Microsoft has released guidelines for developing quantum computer applications, cautioning against excessive hype and unrealistic expectations, and urging developers to focus on practical applications. The blog, entitled “Quantum Advantage: Hope and Hype,” offers suggestions for realizing the benefits of quantum computing realistically.
The guidelines warn against over-optimistic expectations of quantum computing and suggest that while numerous potential applications have been suggested, realizing any benefit from them will require significant effort. Rather than pursuing the vague notion of quantum supremacy, which posits that quantum computing will eventually surpass the best performance of classical computing, Microsoft advises developers to seek out practical applications and benefits from quantum computing.

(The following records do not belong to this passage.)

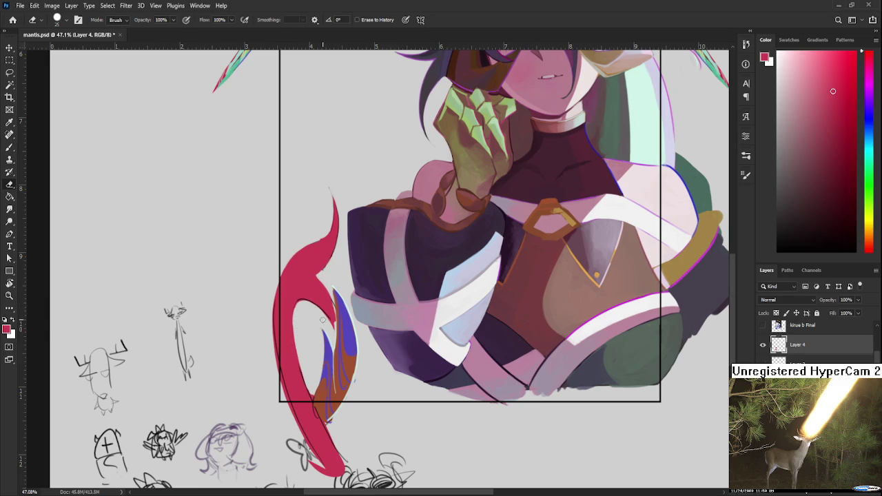
{"action": "left_click_drag", "start_coordinate": [313, 311], "coordinate": [378, 308]}
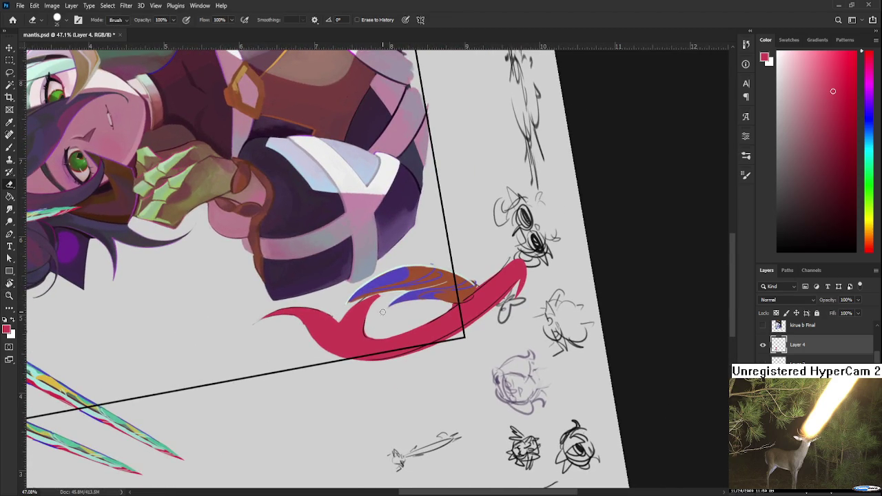
Step: Erase along the inner edge of the tail's curve
{"action": "left_click_drag", "start_coordinate": [372, 301], "coordinate": [364, 335]}
{"action": "key", "text": "b"}
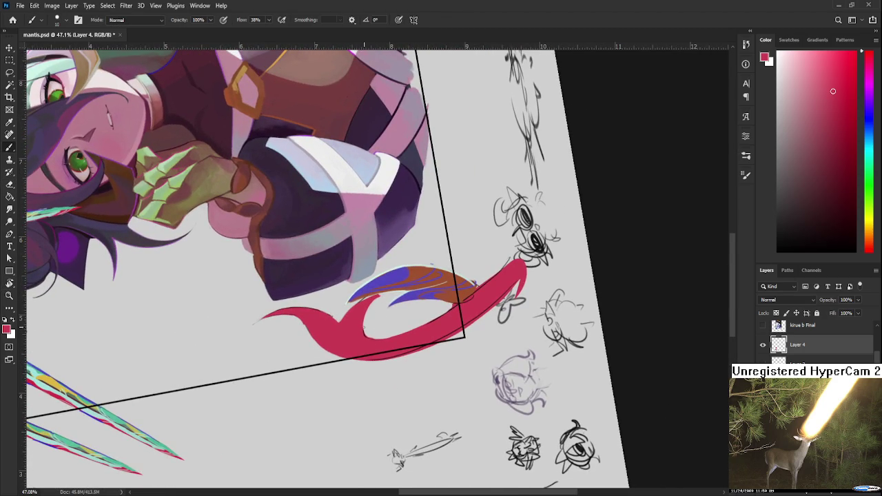
{"action": "key", "text": "e"}
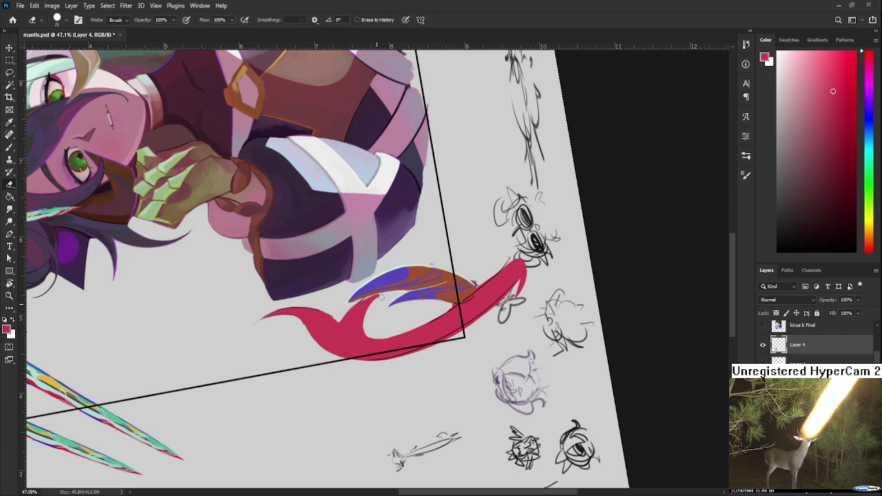
Step: Tilt the canvas view the other way, then straighten it nearly upright
{"action": "key", "text": "r"}
{"action": "left_click_drag", "start_coordinate": [380, 298], "coordinate": [363, 297]}
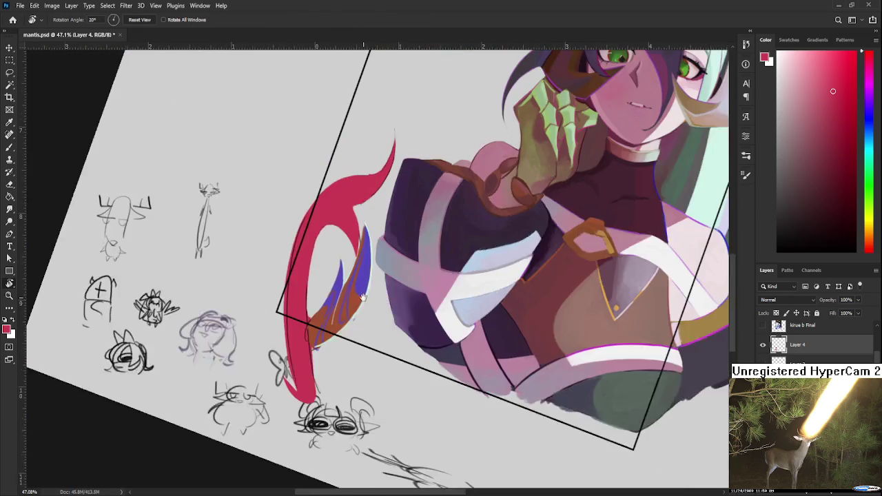
{"action": "scroll", "coordinate": [363, 297], "scroll_direction": "up", "scroll_amount": 3}
{"action": "key", "text": "b"}
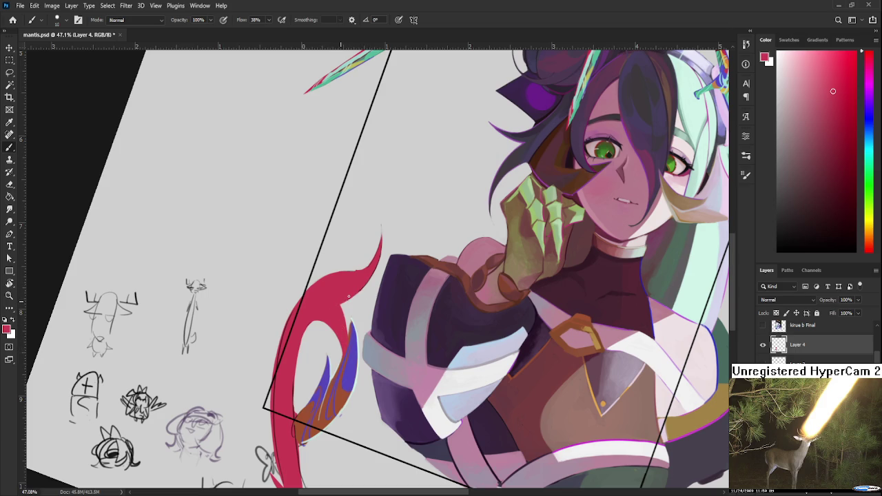
{"action": "key", "text": "r"}
{"action": "left_click_drag", "start_coordinate": [335, 353], "coordinate": [369, 353]}
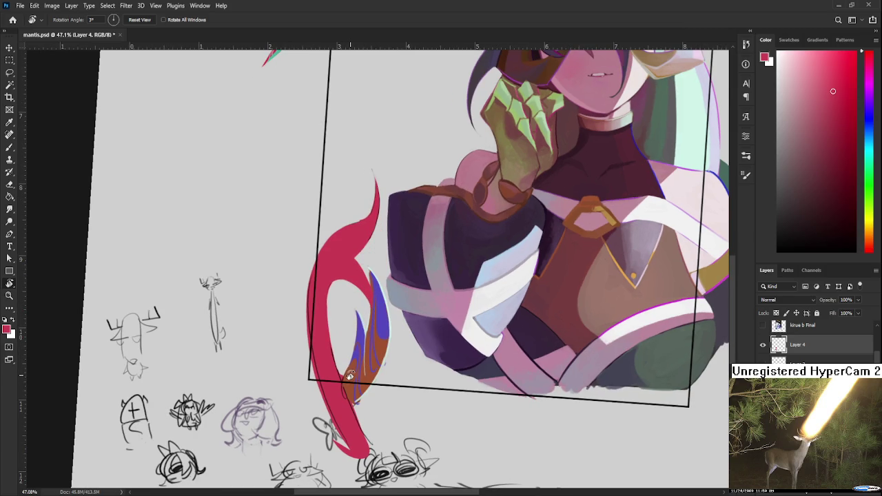
Step: Sample the tail's red at several spots while zooming around the tail
{"action": "key", "text": "b"}
{"action": "left_click", "coordinate": [331, 276], "text": "alt"}
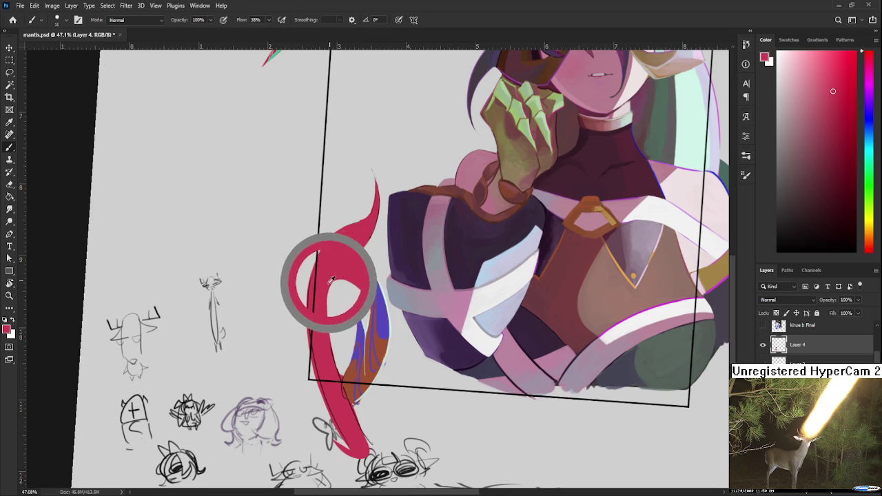
{"action": "left_click", "coordinate": [330, 281], "text": "alt"}
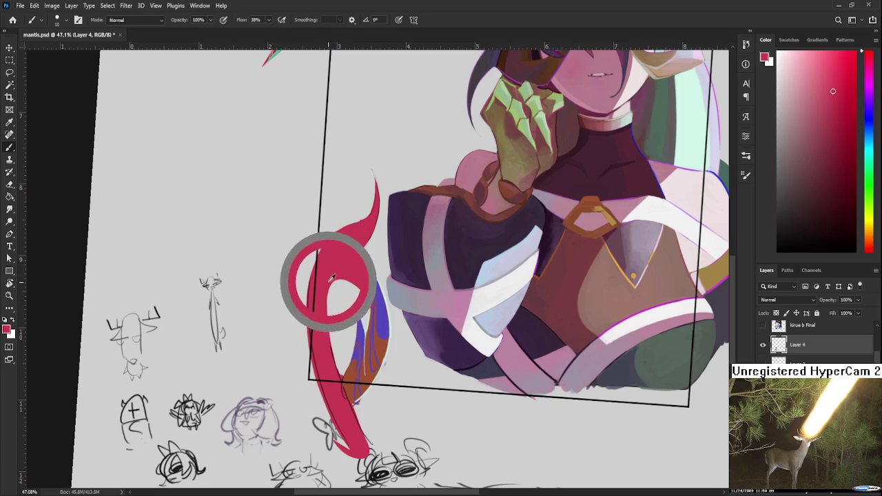
{"action": "left_click", "coordinate": [325, 312], "text": "alt"}
{"action": "left_click", "coordinate": [350, 259], "text": "alt"}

Matthias Troyer, Corporate Vice President of Microsoft Quantum, said, “Large-scale quantum computing will solve humanity’s most challenging problems, but not all problems,” adding that “applications for quantum computing, ranging from logistics and cosmology to financial market forecasting, carbon capture, big data analysis, biochemistry, and beyond, are increasing, and the industry is attracting significant interest from businesses, academia, and government leaders, but such optimism must be exercised with caution.”
Troyer emphasized that “the foundations of quantum physics determine which problems can benefit from quantum systems,” and that “finding practical quantum benefits or quantum utility is relatively rare because of specific properties that make quantum computers effective.”
Troyer identified two main obstacles to the use of quantum computing. First, despite additional costs, it is necessary to find algorithms that provide significant advantages over classical computers. Second, due to significant bottlenecks in retrieving and exporting data from quantum computers, it is impossible to use large amounts of data.
The authors of the guidelines, Torsten Hehn, Thomas Häner, Matthias Troyer, propose challenging applications, such as cryptography, optimization in chemistry and materials science, big data, machine learning, database search, drug design and protein folding, fluid dynamics, and weather forecasting, to benefit from quantum acceleration.